Management of Operational Risk
The management of operational risk is guided by the definition and Principle 17 of the IOSCO PFMI. Operational risk is identified as the risk that deficiencies in information systems or internal processes, human errors, management failures, or disruptions from external events that will result in the reduction, deterioration, or breakdown of services provided by Bursa Malaysia.
The management of some of the significant operational risks faced by the Group are outlined below:
Appropriate systems with adequate capacity, security arrangements, facilities and resources are in place to mitigate risks that could cause interruption to the Group’s critical business functions. The Group has a comprehensive Business Continuity Plan (BCP), including a Disaster Recovery Plan which is tested annually to ensure continuity of the business and technology operations. Besides the mandatory industry wide tests, the Group also facilitates BCP exercises for the market participants. The objective of this exercise was to ensure market participants’ backup sites / systems can be connected successfully to Bursa Malaysia in the event of a disruption.
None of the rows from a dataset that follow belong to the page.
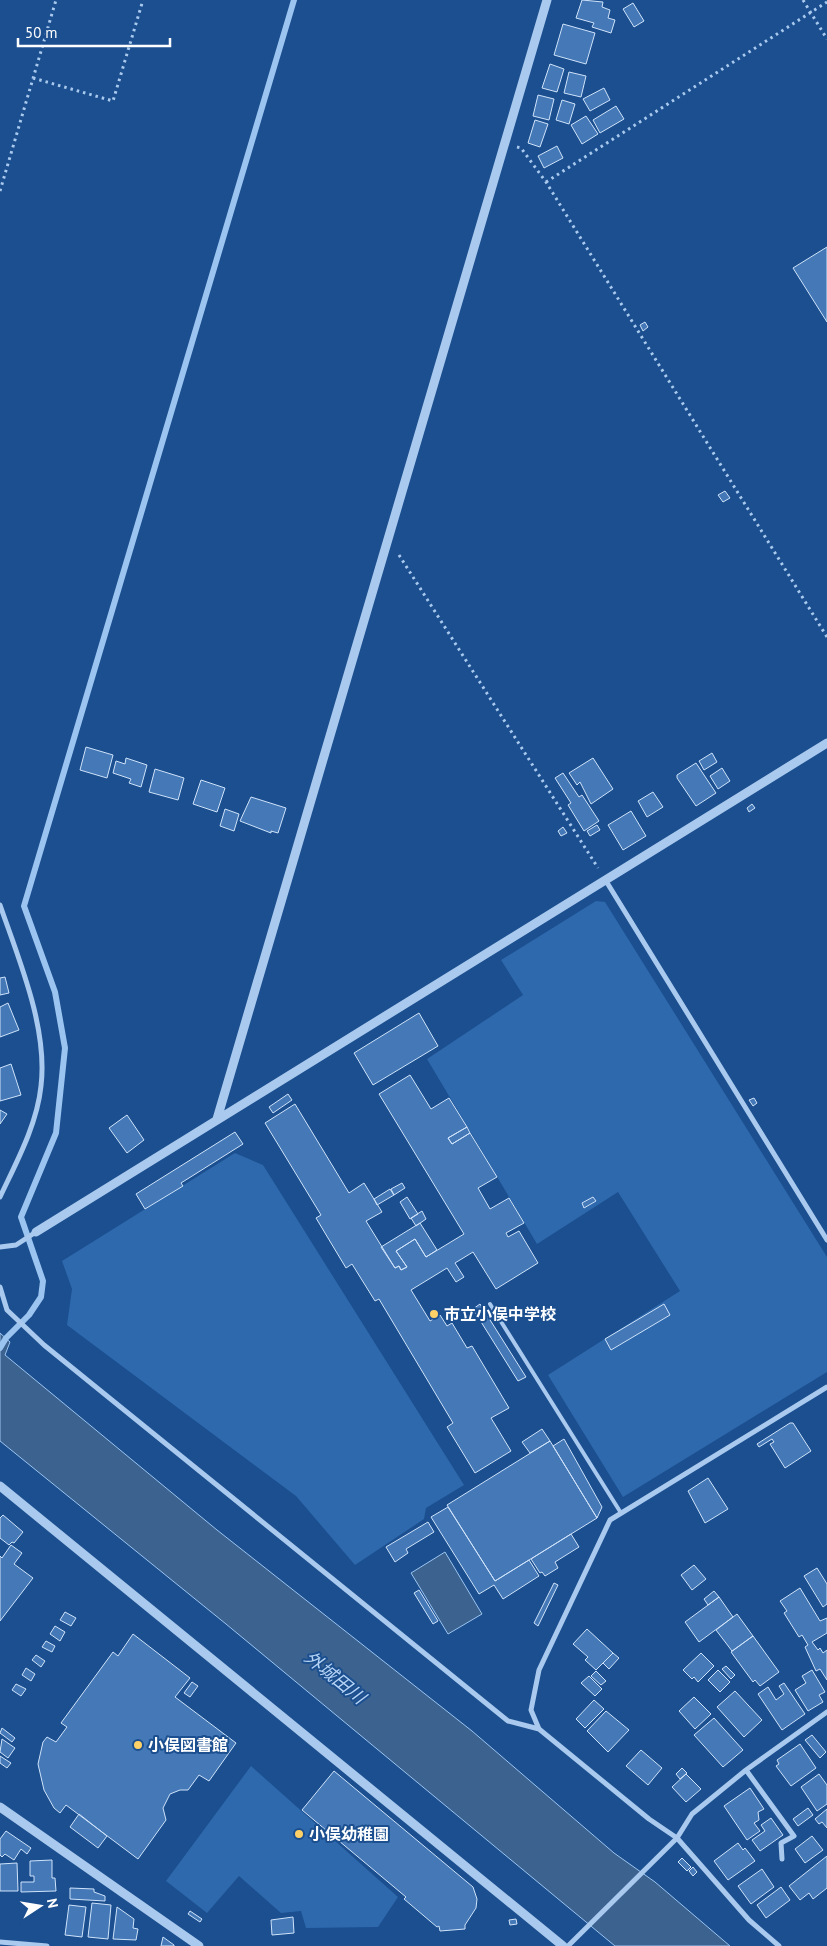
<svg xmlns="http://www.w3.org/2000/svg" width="827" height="1946" font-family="'PT Sans','Noto Sans JP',sans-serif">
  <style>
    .green { fill: #2e69ad }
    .water { fill: #3c6290; stroke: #9cc4f0 }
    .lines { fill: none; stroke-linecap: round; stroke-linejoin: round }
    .stream { stroke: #9cc4f0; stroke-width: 6 }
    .building { fill: #4478b7; stroke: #cfe3fa }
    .path { stroke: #a9c9ee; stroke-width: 3; stroke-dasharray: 2.5 4; stroke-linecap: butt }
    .service { stroke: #a9c9ee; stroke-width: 4 }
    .minor { stroke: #a9c9ee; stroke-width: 5 }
    .tertiary { stroke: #a9c9ee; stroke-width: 9 }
    .poi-dot { fill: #ffd166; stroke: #1b4f8f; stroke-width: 2 }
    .labels { text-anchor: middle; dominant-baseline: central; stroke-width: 4; stroke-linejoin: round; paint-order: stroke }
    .poi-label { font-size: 16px; font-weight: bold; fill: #fff; stroke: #1b4f8f; text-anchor: start }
    .water-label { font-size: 18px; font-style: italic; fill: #b5d3f5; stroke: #1b4f8f }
  </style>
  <rect width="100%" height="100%" fill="#1b4f8f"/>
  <path class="green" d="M596,901L605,902L827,1257V1372L623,1497L548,1375L680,1291L618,1192L537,1244L427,1059L523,995L501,960Z
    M235,1153L263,1165L464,1485L426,1508L424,1519L355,1565L296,1496L67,1325L72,1289L62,1261Z
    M251,1766L398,1897L378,1927L306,1928L301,1911L281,1913L239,1876L207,1913L166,1881Z"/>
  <path class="water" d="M0,1333L10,1342L5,1355L217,1530L472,1731L614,1853L655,1882L730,1946H615L226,1624L0,1441Z
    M445,1552L482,1614L448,1634L411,1573Z"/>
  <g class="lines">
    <path class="stream" d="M0,1348L6,1338L29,1315L41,1297L43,1281L21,1217L56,1133L65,1048L55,992L24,906L294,0"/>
  </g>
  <path class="building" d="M582,0L603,2L602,7L610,10L608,18L615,20L611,33L592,27L594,23L576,18Z
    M633,3L644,21L634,27L623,9Z
    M563,24L595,33L586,64L554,55Z
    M550,64L564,69L557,92L542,88Z
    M569,72L586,76L581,97L564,93Z
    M604,88L610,100L590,111L583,99Z
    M538,95L554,99L549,120L533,116Z
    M562,100L575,104L569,124L556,120Z
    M616,106L624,119L600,133L593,120Z
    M586,116L598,134L582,144L571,125Z
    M535,120L548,124L540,147L528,143Z
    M557,146L563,158L544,168L538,156Z
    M827,247V322L793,268Z
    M645,322L648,327L643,331L640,325Z
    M725,491L730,498L723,502L718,495Z
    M86,747L113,755L107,778L80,770Z
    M712,753L717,762L704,770L699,761Z
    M126,758L147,765L141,787L129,783L131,779L113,773L116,761L125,764Z
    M593,758L613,789L591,804L580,782L577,785L569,773Z
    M696,763L716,793L696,806L677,778V775Z
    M722,768L730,781L718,789L710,776Z
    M155,769L184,778L178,800L149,792Z
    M563,773L579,797L582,795L599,821L584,831L568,805L571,803L555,778Z
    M201,780L225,788L217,812L193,804Z
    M653,792L663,807L647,817L638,801Z
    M251,797L286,808L278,833L271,831V833L240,821Z
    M752,804L755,808L749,812L747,808Z
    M225,809L239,814L234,831L220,826Z
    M631,811L646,836L623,850L608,825Z
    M597,825L600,830L590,836L587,831Z
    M563,827L567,833L561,836L558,831Z
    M5,977L9,993L0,995V978Z
    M8,1003L19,1030L0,1037V1007Z
    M419,1013L438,1046L373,1085L354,1053Z
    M11,1064L21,1095L0,1101V1068Z
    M410,1075L431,1109L449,1098L467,1127L448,1138L452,1144L470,1133L497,1177L478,1188L490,1209L509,1198L524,1223L506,1233L508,1237L519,1231L538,1263L496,1289L473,1252L455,1263L464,1277L456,1282L447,1268L411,1290L430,1321L440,1315L447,1326L452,1323L467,1348L472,1346L509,1408L491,1418L511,1451L475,1473L447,1427L453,1423L379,1299L375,1301L352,1264L346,1268L316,1218L321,1215L265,1123L295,1104L349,1193L364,1183L382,1212L366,1221L395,1268L399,1266L401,1270L407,1267L396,1251L415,1239L426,1257L464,1234L379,1094Z
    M288,1094L292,1100L273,1113L269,1107Z
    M754,1098L757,1103L753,1106L749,1100Z
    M0,1110L7,1114L0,1124Z
    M127,1115L144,1140L127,1153L109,1128Z
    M467,1127L470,1133L452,1144L448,1138Z
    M235,1132L243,1144L181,1183L183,1186L145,1209L136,1194Z
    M402,1183L405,1188L394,1195L391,1189Z
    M390,1189L394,1195L377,1205L374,1199Z
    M407,1197L418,1214L410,1219L400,1202Z
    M593,1197L596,1201L584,1208L582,1203Z
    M422,1211L426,1219L416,1226L411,1218Z
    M420,1223L437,1250L426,1257L415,1239L396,1251L407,1267L401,1270L399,1266L395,1268L381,1247Z
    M480,1304L526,1377L518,1381L473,1309Z
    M664,1304L670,1315L611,1350L605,1339Z
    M790,1423H793L811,1451L785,1468L770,1444L774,1442L772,1439L759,1447L757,1444Z
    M542,1429L550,1441L530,1453L522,1442Z
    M564,1439L602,1507L597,1518L553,1446Z
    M550,1441L597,1518L495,1581L447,1505Z
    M708,1478L728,1509L705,1523L688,1491Z
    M448,1507L495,1581L529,1560L539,1576L503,1599L494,1585L479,1594L431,1517Z
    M3,1515L23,1532L14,1543L12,1542L9,1545L0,1538V1518Z
    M428,1522L434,1532L406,1549L408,1553L395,1562L386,1547Z
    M571,1534L579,1547L555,1562L558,1568L545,1576L542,1572L540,1573L531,1559Z
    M11,1545L22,1553L14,1564L33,1578L0,1621V1556L2,1558Z
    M694,1565L706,1579L692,1590L681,1575Z
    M817,1568L827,1584V1604L823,1607L804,1576Z
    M554,1583L558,1585L538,1626L534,1623Z
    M800,1588L820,1621L827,1618V1633L812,1642L818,1650L820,1648L823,1653L827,1650V1680L820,1669L816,1671L805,1647L808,1645L802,1635L799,1637L784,1613L787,1611L780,1601Z
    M419,1590L438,1621L433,1624L414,1593Z
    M714,1591L719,1597L708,1605L704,1599Z
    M719,1597L733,1617L699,1642L685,1622Z
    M65,1612L76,1618L71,1626L60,1620Z
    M737,1614L753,1636L732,1651L716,1630Z
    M55,1626L65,1632L60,1641L50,1634Z
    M587,1629L613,1653L596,1670L585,1660L588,1657L573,1644Z
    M133,1634L190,1678L175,1697L236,1743L209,1781L199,1775L188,1790H180L170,1794L163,1808L166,1820L138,1859L66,1805L60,1813L54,1808L44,1790L38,1764L43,1742L47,1737L56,1742L67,1727L61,1723L113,1652L118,1656Z
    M753,1636L779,1672L760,1686L755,1680L753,1682L731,1652Z
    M46,1641L55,1646L52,1652L42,1647Z
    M613,1653L619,1658L609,1669L603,1663Z
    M701,1653L714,1666L698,1682L694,1677L692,1679L683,1670Z
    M36,1655L45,1661L41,1667L32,1660Z
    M726,1666L735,1675L731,1679L722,1669Z
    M26,1668L35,1674L31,1681L22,1675Z
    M718,1670L730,1682L720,1692L708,1680Z
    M812,1670L825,1692L819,1695L823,1702L808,1711L795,1690L806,1683L802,1676Z
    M596,1671L606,1681L601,1685L591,1676Z
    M589,1676L602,1689L595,1696L581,1683Z
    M192,1682L198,1686L190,1697L184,1693Z
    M784,1683L805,1714L782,1730L758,1694L768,1687L776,1700L784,1694L779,1686Z
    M16,1684L26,1689L21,1696L12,1690Z
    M735,1691L762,1720L744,1737L717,1707Z
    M694,1697L711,1714L695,1729L679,1711Z
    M594,1700L604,1709L585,1728L576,1719Z
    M606,1711L629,1730L608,1752L587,1731Z
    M714,1718L743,1750L723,1767L694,1735Z
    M2,1728L15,1738L12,1742L0,1733Z
    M812,1735L826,1752L820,1758L805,1740Z
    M2,1739L15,1748L8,1758L0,1752Z
    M800,1744L816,1768L791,1786L776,1766L779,1764L777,1760Z
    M641,1750L662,1768L648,1785L626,1766Z
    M0,1756L11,1763L7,1768L0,1763Z
    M682,1768L687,1773L680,1779L676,1774Z
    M334,1771L473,1887L477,1899L476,1908L465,1925V1929L440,1931L439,1926L437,1927L404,1899L406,1897L302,1810Z
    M686,1774L701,1789L686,1802L672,1787Z
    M819,1774L827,1785V1804L817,1811L801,1787Z
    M750,1788L764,1809L758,1812L759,1820L754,1823L760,1831L747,1840L724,1806Z
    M808,1808L813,1815L798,1826L793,1819Z
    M827,1809V1828L822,1822L819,1824L815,1819Z
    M79,1814L107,1836L98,1848L70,1827Z
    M771,1818L783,1835L760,1851L752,1840L765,1831L761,1825Z
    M6,1831L31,1848L27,1854L21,1849L14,1860L5,1854L2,1857L0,1855V1839Z
    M812,1836L823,1850L805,1863L795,1849Z
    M738,1843L743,1850L745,1848L755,1861L728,1880L714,1861Z
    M827,1856V1888L813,1899L809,1893L800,1900L789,1886Z
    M682,1858L691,1867L687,1871L678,1862Z
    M52,1860V1878H55L56,1891L21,1892V1882H34V1876H30V1861Z
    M17,1863L18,1891H0V1864Z
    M693,1867L697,1872L693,1876L689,1871Z
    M762,1869L774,1887L751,1904L738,1886Z
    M781,1887L790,1900L766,1918L757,1905Z
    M70,1888L94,1889V1892L105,1896V1901L70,1899Z
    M92,1903L111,1905L108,1939L88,1937Z
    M69,1905L86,1907L82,1937L65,1935Z
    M117,1907L134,1919L133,1928L138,1929L136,1940L113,1939Z
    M190,1911L202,1919L200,1922L188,1914Z
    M293,1917L294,1933L272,1935L271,1920Z
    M516,1919L517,1924L510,1925L509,1920Z
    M163,1937L174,1945V1946H161Z"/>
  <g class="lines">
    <path class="path" d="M803,0L827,39
      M33,78L113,101L143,0
      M517,147L521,148L546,182L827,637
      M546,182L827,2
      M0,191L56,0
      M399,555L598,868"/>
    <path class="service" d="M490,1304L621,1513"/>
    <path class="minor" d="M606,881L827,1240
      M0,905C19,960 48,1028 41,1086C37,1125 16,1163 0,1197
      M0,1247L16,1245L36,1232
      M0,1287L7,1310L44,1345L508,1721L539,1729
      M746,1770L794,1836L781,1843L782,1859
      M0,1942L47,1946
      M568,1946L677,1838L692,1814L746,1770L827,1712
      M779,1946L749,1920L677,1838L649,1819L539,1729L531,1710L539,1670L610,1520L827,1387"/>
    <path class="tertiary" d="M217,1119L547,0
      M36,1232L827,743
      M0,1486L563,1946
      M0,1807L199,1946"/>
  </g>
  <g class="poi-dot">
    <circle cx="434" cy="1314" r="5"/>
    <circle cx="138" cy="1745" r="5"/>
    <circle cx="299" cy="1834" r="5"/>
  </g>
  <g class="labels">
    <g class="poi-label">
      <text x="444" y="1314">市立小俣中学校</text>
      <text x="148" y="1745">小俣図書館</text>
      <text x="309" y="1834">小俣幼稚園</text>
    </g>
    <g class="water-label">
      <text transform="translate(335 1677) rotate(39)">外城田川</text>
    </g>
  </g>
  <g transform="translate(40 1906) rotate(78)" stroke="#1b4f8f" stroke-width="4" paint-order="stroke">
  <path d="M0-4L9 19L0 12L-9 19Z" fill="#ffffff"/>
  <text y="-8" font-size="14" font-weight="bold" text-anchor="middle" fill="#ffffff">N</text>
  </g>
  <path d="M18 38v8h152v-8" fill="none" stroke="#ffffff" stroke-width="2.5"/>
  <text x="25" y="38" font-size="15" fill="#ffffff" stroke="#1b4f8f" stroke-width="4" paint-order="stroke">50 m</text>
</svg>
Bursa Malaysia has implemented various mitigation measures to manage Cyber Security risk including a robust network architecture which is segmented into private and public networks. This aims to isolate the problem within the segment in the event of a cyber-attack. Bursa Malaysia has invested and set in place adequate IT security tools and mechanisms to enhance the cyber resilience capabilities to anticipate, withstand, contain and rapidly recover from a cyber incident with the objective of limiting the escalating risks that cyber threats pose to Bursa Malaysia and the broader capital market. There has not been any compromise to the mitigation measures taken by Bursa Malaysia which will leave Bursa Malaysia’s infrastructure and system to be vulnerable to a cyber-attack. The tools and mechanisms are reviewed and assessed on an annual basis or as and when needed. In addition, review on the cyber security architecture by an independent party is conducted periodically. It aims to ensure observance with the Guidance on Cyber Resilience for Financial Market Infrastructures issued by IOSCO as well as to comply with the Guidelines on Management of Cyber Risk issued by the SC Malaysia.
Bursa Malaysia has put in place several controls to mitigate physical breaches covering the main Bursa building as well as the Disaster Recovery site. To ensure that Bursa Malaysia is sufficiently prepared to meet any eventuality, there are plans that have been developed and exercised to address multiple possible scenarios which can impact the physical security at Bursa Malaysia’s premises.
Policies & Procedures
The effective operations of Bursa Malaysia is dependent to a significant extent on the availability, adequacy and effectiveness of its frameworks, policies, processes and procedures. Hence, Bursa Malaysia has put in place the key frameworks, policies and procedures which include the following:
- System/Operations – IT Security Policy, Information Management Policy, Business Rules, Trading & Clearing procedures, ISMS Manual
- Risk & Compliance – ERMPF, Compliance Framework, BCM Framework
- People – Code of Ethics, Employee Handbook, Group Disciplinary Policy
- Budget – Finance Policies & Procedures, Corporate Authority Manual, Contract Management Guidelines
The key frameworks, policies and procedures will continue to be reviewed to ensure that the effectiveness and adequacy of the implementation are in accordance with global best practices and standards.